The SURJ considered the multiple reasons relator asserted for terminating her employment with the casino, including relator’s dissatisfaction with her employer, how her employer applied policies and procedures, and the issue of relator’s nephew’s termination.  The SURJ found by a preponderance of the evidence that relator was dissatisfied with her employment.  The record reasonably supports this determination.  The SURJ found that relator was not included in the decision-making regarding termination of her nephew’s employment because of the relationship between relator and her nephew, which relator conceded was a possible reason for her exclusion from the process.  Relator quit the morning after her nephew was fired without giving employer a chance to address her problems with the general manager’s handling of the termination.

Relator was charged with updating the handbook, and the tribal chairman met with relator to discuss updates to the handbook.  But the chairman explained at the hearing that rewriting the handbook customarily took time.  The SURJ found that the board of trustees’ failure to adopt the new handbook did not constitute a good cause for relator to terminate her employment. 

The SURJ found that relator’s complaint that she could have received an increase in salary if she had received a 90-day evaluation did not have merit.  The SURJ noted that relator’s employment letter indicated a salary of $40,000 and that she was not promised a review, a raise, or relocation expenses.  The handbook in effect stated that all employees undergo a 90-day evaluation period before they are considered regular employees.  But the handbook further stated that such reviews are “periodic,” and it did not ensure that a review or a salary increase must occur at the end of 90 days.  Relator acknowledged at the hearing that not all employees got a review on a regular basis and that she was never promised or told she would get a raise.  She asked one of her general managers about a review, but he declined to perform a review on the basis that he was a “lame duck and on his way out of the business.”  Relator complains that this person nonetheless performed reviews for some other employees, but relator acknowledged that she did not speak with the chairman about a review, and there is no evidence that she asked the new general manager about a 90-day review.

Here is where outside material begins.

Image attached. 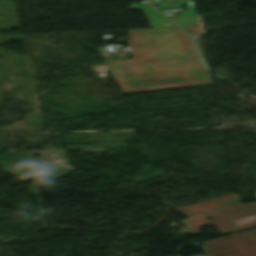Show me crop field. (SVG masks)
Instances as JSON below:
<instances>
[{"instance_id": "crop-field-1", "label": "crop field", "mask_w": 256, "mask_h": 256, "mask_svg": "<svg viewBox=\"0 0 256 256\" xmlns=\"http://www.w3.org/2000/svg\"><path fill=\"white\" fill-rule=\"evenodd\" d=\"M132 58L119 66L199 58L190 35L179 27L128 30Z\"/></svg>"}, {"instance_id": "crop-field-2", "label": "crop field", "mask_w": 256, "mask_h": 256, "mask_svg": "<svg viewBox=\"0 0 256 256\" xmlns=\"http://www.w3.org/2000/svg\"><path fill=\"white\" fill-rule=\"evenodd\" d=\"M110 70L124 92L212 83L200 61Z\"/></svg>"}, {"instance_id": "crop-field-3", "label": "crop field", "mask_w": 256, "mask_h": 256, "mask_svg": "<svg viewBox=\"0 0 256 256\" xmlns=\"http://www.w3.org/2000/svg\"><path fill=\"white\" fill-rule=\"evenodd\" d=\"M175 210L189 217L181 221L187 229L178 232L211 223L215 224L221 235L256 227V202L241 206L238 196L234 194Z\"/></svg>"}, {"instance_id": "crop-field-4", "label": "crop field", "mask_w": 256, "mask_h": 256, "mask_svg": "<svg viewBox=\"0 0 256 256\" xmlns=\"http://www.w3.org/2000/svg\"><path fill=\"white\" fill-rule=\"evenodd\" d=\"M202 256H246L232 236L202 243Z\"/></svg>"}, {"instance_id": "crop-field-5", "label": "crop field", "mask_w": 256, "mask_h": 256, "mask_svg": "<svg viewBox=\"0 0 256 256\" xmlns=\"http://www.w3.org/2000/svg\"><path fill=\"white\" fill-rule=\"evenodd\" d=\"M150 2L158 6L161 10L169 8H180L186 5L188 10L179 12L178 18H172L181 26L198 25L193 0H150Z\"/></svg>"}, {"instance_id": "crop-field-6", "label": "crop field", "mask_w": 256, "mask_h": 256, "mask_svg": "<svg viewBox=\"0 0 256 256\" xmlns=\"http://www.w3.org/2000/svg\"><path fill=\"white\" fill-rule=\"evenodd\" d=\"M129 9L144 11L152 27L177 26L148 3H134Z\"/></svg>"}, {"instance_id": "crop-field-7", "label": "crop field", "mask_w": 256, "mask_h": 256, "mask_svg": "<svg viewBox=\"0 0 256 256\" xmlns=\"http://www.w3.org/2000/svg\"><path fill=\"white\" fill-rule=\"evenodd\" d=\"M235 237L249 256H256V230L236 234Z\"/></svg>"}, {"instance_id": "crop-field-8", "label": "crop field", "mask_w": 256, "mask_h": 256, "mask_svg": "<svg viewBox=\"0 0 256 256\" xmlns=\"http://www.w3.org/2000/svg\"><path fill=\"white\" fill-rule=\"evenodd\" d=\"M183 28H185L187 31H189L193 35L200 33L198 26H190V27H183Z\"/></svg>"}, {"instance_id": "crop-field-9", "label": "crop field", "mask_w": 256, "mask_h": 256, "mask_svg": "<svg viewBox=\"0 0 256 256\" xmlns=\"http://www.w3.org/2000/svg\"><path fill=\"white\" fill-rule=\"evenodd\" d=\"M199 228H195V229H191V230H188V231L180 232V234L199 235Z\"/></svg>"}, {"instance_id": "crop-field-10", "label": "crop field", "mask_w": 256, "mask_h": 256, "mask_svg": "<svg viewBox=\"0 0 256 256\" xmlns=\"http://www.w3.org/2000/svg\"><path fill=\"white\" fill-rule=\"evenodd\" d=\"M107 67H111V66H115L114 64V61L113 60H108V61H105Z\"/></svg>"}]
</instances>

An agreement between the employer and the employee can be breached even if the agreement is not written.  Hayes, 665 N.W.2d at 553.  Relator contends that practices of the casino required her to have a review.  But the record does not contain evidence that supports a promise to relator, oral or written, of a 90-day review.  Further, as the SURJ pointed out, the evaluations and the relocation expenses paid to other employees are irrelevant because relator quit due to her nephew’s firing.  Relator acknowledged that the loss of her nephew’s job made “the world fall out” from under her, and her cost of living was unmanageable without his income.  Although relator may have had good cause to terminate her employment, that cause was not attributable to the employer.


[1] Under recent legislative amendments, the decision is now made by a senior unemployment review judge, rather than the commissioner’s representative.  See 2004 Minn. Laws, ch. 183, § 71.